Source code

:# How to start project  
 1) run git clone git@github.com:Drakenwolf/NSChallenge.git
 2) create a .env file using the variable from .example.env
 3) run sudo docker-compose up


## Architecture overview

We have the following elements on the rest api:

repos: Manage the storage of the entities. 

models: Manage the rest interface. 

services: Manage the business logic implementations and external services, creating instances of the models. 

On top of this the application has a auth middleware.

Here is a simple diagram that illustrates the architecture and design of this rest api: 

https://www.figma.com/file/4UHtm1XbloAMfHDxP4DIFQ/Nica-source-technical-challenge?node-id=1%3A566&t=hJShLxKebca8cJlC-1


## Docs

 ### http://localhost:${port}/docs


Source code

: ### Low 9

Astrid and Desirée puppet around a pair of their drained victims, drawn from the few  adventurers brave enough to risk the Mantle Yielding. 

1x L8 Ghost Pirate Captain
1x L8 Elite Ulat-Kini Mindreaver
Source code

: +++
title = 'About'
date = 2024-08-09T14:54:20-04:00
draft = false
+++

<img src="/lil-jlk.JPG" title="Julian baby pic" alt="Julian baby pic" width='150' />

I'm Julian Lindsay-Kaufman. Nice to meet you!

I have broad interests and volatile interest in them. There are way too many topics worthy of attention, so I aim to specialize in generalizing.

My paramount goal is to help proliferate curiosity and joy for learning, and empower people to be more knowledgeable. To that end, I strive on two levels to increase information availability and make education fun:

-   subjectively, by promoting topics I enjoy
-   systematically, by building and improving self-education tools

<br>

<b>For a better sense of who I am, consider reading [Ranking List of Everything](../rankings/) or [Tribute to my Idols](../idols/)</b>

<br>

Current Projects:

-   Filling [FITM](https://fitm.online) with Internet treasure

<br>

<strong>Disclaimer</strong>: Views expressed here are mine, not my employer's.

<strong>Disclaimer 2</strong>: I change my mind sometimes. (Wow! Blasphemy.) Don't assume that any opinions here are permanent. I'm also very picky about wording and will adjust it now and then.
+ + +
◆ How to complete this task
Copy exactly, word for word, the line with "with Internet treasure" through the final line of the listing.

◆ Answer for the task
-   Filling [FITM](https://fitm.online) with Internet treasure

<br>

<strong>Disclaimer</strong>: Views expressed here are mine, not my employer's.

<strong>Disclaimer 2</strong>: I change my mind sometimes. (Wow! Blasphemy.) Don't assume that any opinions here are permanent. I'm also very picky about wording and will adjust it now and then.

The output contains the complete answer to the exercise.